The new pool will offer parent and tot programming, learn-to-swim programs for people of all ages, aqua fit classes and aquatic leadership courses. This will mark the first time there's been swimming lessons held at the pool since 2015.

Non-traditional activities like floating yoga and learning to kayak will also be available at the Lanspeary Park pool.

The old pool needed to be completely rebuilt. Dilkens says the renovations took longer than expected but stayed within the budget.

The City of Windsor operates four indoor and seven outdoor pools as well as Sandpoint Beach. The outdoor pools open Saturday, with the exception of Central Outdoor Pool, which is undergoing repairs until July 6.

The city also operates 11 splash pads, which are open daily from 8 a.m. to 8 p.m.

The opening of the pools comes on the heels of last week's heat dome, which saw temperatures hit the mid 30s.

Dilkens says pools could open earlier in the year to provide residents some relief from the heat but only if there's enough staff to operate safely. He says many of the city's lifeguards have school commitments for the month of June.

The mayor says the city's pool schedule for the most part works.

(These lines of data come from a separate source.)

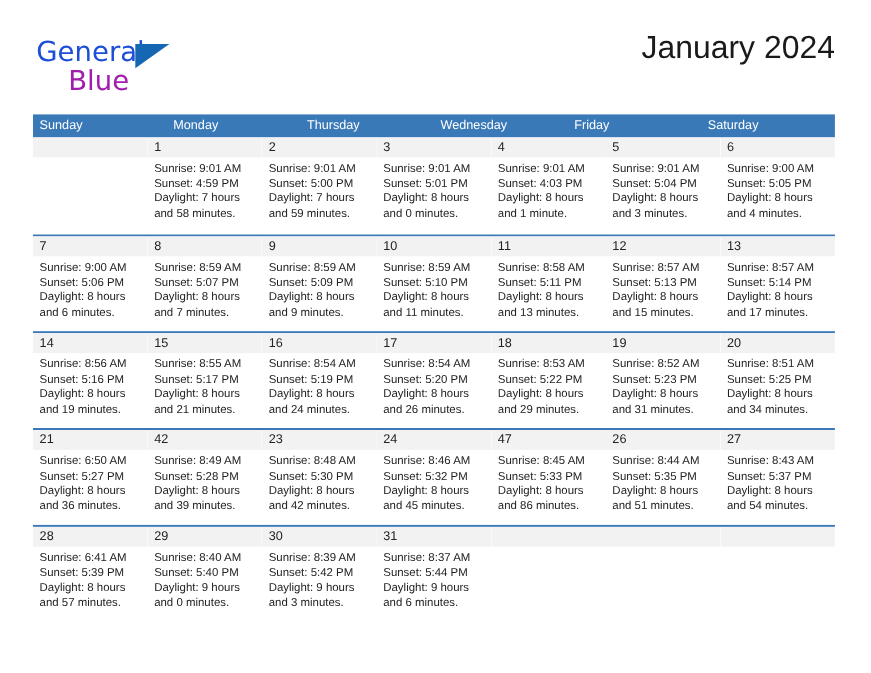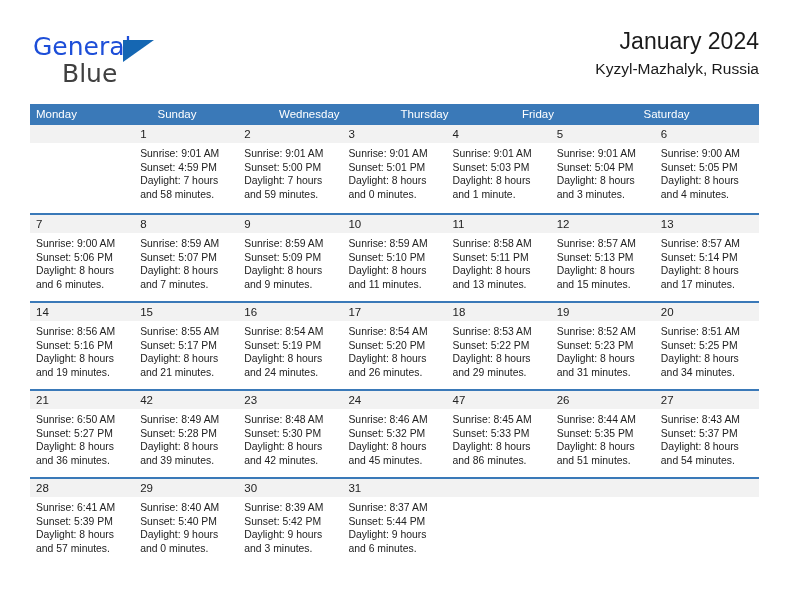"January 2024" .cal-title { font-size: 23px -> 29px }
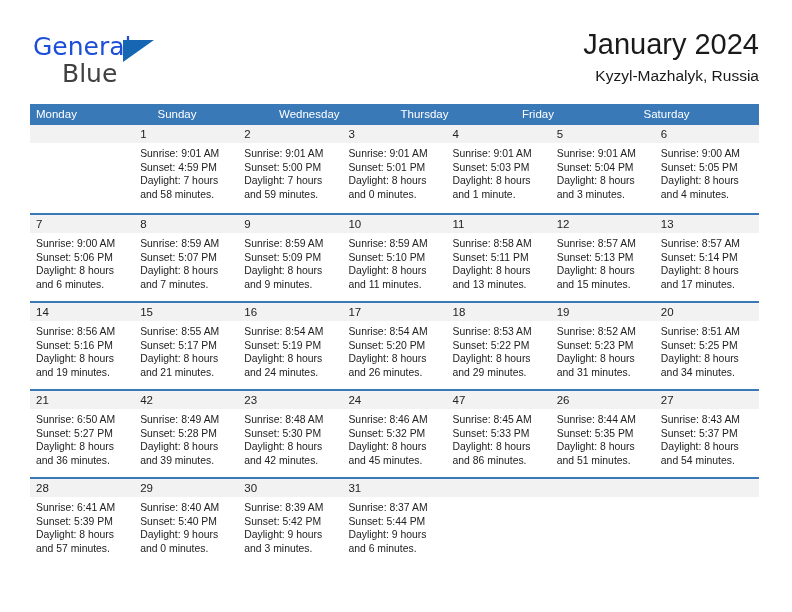"Blue" .brand-blue { color: #404040 -> #a21caf }
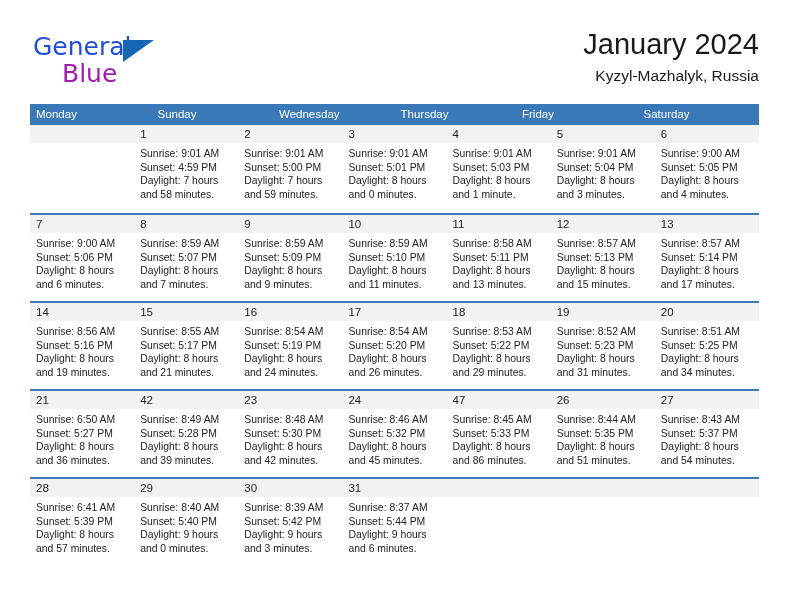"Kyzyl-Mazhalyk, Russia" div.cal-subtitle { html: <div>Kyzyl-Mazhalyk, Russia</div> -> none }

"It's one that balances the operational needs with the times we see really hot weather in July and August," Dilkens said.

Lingering effects of COVID-19

Dilkens called the COVID-19 pandemic "a trying time for aquatics" and says the city only recently recovered from the impacts.

Many lifeguards are high school or post-secondary students, and several of them left their roles as lifeguards to pursue careers and more permanent work during the pandemic, said Jenn Knights, the city's executive director of recreation and culture.

"That depleted the bank of the city's senior staff."

Knights says Windsor's hired 75 staff since last fall and that the city is working hard to get the staffing numbers back up. She says there's currently more than 220 aquatics staff.

"We're fully ready to go for the summer," Knights said.